▸ **UIT TE VOEREN TAKEN**:
**1.** Geef voor elk van de volgende uitspraken aan of deze overeenkomt met de tekst over de abdij van Postel. Antwoord telkens met ja of nee en citeer de doorslaggevende woorden letterlijk.
(a) De abdij was oorspronkelijk een gasthuis.
(b) Armen uit de omtrek kwamen tweemaal per week naar het klooster.
(c) Armen die blootvoets waren, kregen een paar schoenen.
**2.** Schrijf een vervolg op de tekst over de abdij van Postel dat direct aansluit op de laatste zin.
*** GESELECTEERDE TEKST ***
Oorspronkelijk was de abdij namelijk een gasthuis. Daar werden
hongerigen gespijsd en vreemdelingen geherbergd en dat was
geen kleinigheid. Het abdij-archief vermeldt daarover:
"Al wie daar komt, krijgt gewoonlijk een brood van
anderhalf pond, een stuk vlees en een pot bier. Gemiddeld
ontvangt men per week 1000 vreemdelingen, zonder te rekenen de
ridders des konings, die er soms ten getale van honderd
aankomen, aan wier paarden het klooster hooi en stro levert,
terwijl de ruiters er volgens stand en waardigheid worden
bejegend; 300 à 400 armen kwamen uit de omtrek drie maal per
week naar het klooster: op die 'speendagen' ontvingen deze
ongelukkigen bier en brood voor een ganschen dag. Tweemaal per
jaar, in het begin en aan het einde van den Vasten, stroomden
er daarenboven 4 tot 5000 armen naar Postel, en elk hunner
ontving twee brooden van 3 pond en een pond spek, twee
haringen en een pot bier, en zij die blootvoets waren, kregen
een paar schoenen"… Het is gebeurd dat "30 zware
verkens en meer dan 3000 liter koren" werden uitgedeeld.
Op 27 februari 1631, toen de bedeltocht een plundering werd,
kwam het tot 6000 – ja, dit is geen drukfout - tot 6000
broden en 3000 pond spek.
*** TE BEOORDELEN GEGEVENS ***
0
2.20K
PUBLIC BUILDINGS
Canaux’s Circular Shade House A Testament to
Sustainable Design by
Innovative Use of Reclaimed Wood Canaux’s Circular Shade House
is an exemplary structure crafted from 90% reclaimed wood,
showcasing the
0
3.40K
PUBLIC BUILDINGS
***
*** TE BEOORDELEN GEGEVENS ***
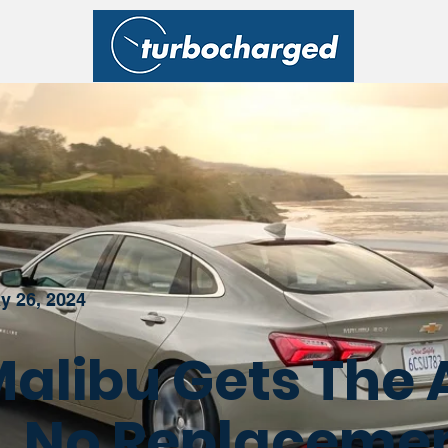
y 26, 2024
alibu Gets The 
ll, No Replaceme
***
*** TE BEOORDELEN GEGEVENS ***
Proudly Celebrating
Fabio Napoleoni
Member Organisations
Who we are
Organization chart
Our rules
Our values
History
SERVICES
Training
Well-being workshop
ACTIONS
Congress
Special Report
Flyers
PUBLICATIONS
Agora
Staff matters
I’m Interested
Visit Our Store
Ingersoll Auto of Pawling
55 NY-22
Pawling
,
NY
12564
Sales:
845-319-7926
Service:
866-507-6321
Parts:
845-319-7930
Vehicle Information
***
▸ **ANTWOORDEN PER TAAK**:
**1.**
(a) Ja: "Oorspronkelijk was de abdij namelijk een gasthuis."
(b) Nee: "300 à 400 armen kwamen uit de omtrek drie maal per week naar het klooster"
(c) Ja: "zij die blootvoets waren, kregen een paar schoenen"

**2.**
Plunderingen
Als
men dit leest, wordt ge natuurlijk ook nieuwsgierig naar die
plundering. Tegenover de oude lindelaan staat thans het café
"De Lindedreef". Vlak daarbij lag in 1631 de herberg
de "Spreuwel", waarin een aanval op het klooster
werd gesmeed. Dat betrof echter al een tweede aanval. Oorzaak
van de eerste schijnt te zijn geweest een wijziging in het
uitdelen der aalmoezen. Deze werden voortaan in de omringende
dorpen zelf uitgedeeld. Tien karren brood waren in 1618 naar
Arendonk, Bergeijk, Bladel, Dessel, Eersel, Hapert, Lommel,
Luijksgestel, Retie en Reusel gebracht. Uit de opsomming van
deze namen blijkt waar armoe troef was en dat daartoe
verschillende plaatsen van onze Brabantse Kempen behoorden. Op
de vroege morgen van 7 februari 1619 trokken de opstandigen
met hamers en breekijzers naar Postel. Tot twee uur des
middags duurde de toeloop van volk. Men beukte de benagelde
poort in stukken en ging als vandalen in het klooster te keer.
Van zes tot tien uur deelden de monniken geld uit, waarna de
bende aftrok. Meer dan 3000 "armen en rijken" hadden
aan de opstand deelgenomen.
Op
27 februari 1631 was het nog erger. Het abdij-archief vertelt
ervan: "Toen hebben de moetwilligen de woenplaetsen voor
de aermen gemaekt, het ene na het andere afgebroken ende het
ander in brant gestoken. Dan de gelasen uytgeslaegen, sommigen
van de religieuzen ende domestiquen gequetst, met bylen ende
hacken de deuren geopent, het cloester ende kelder ingeloepen,
uytgeroeft wat sy connen aengeraeken. Een wyle tyds daernaar
hebben sy den moelen, voer het cloester staende afgebrant met
noch sommige pachthoeven ende schueren tot Baelen ende Reusel."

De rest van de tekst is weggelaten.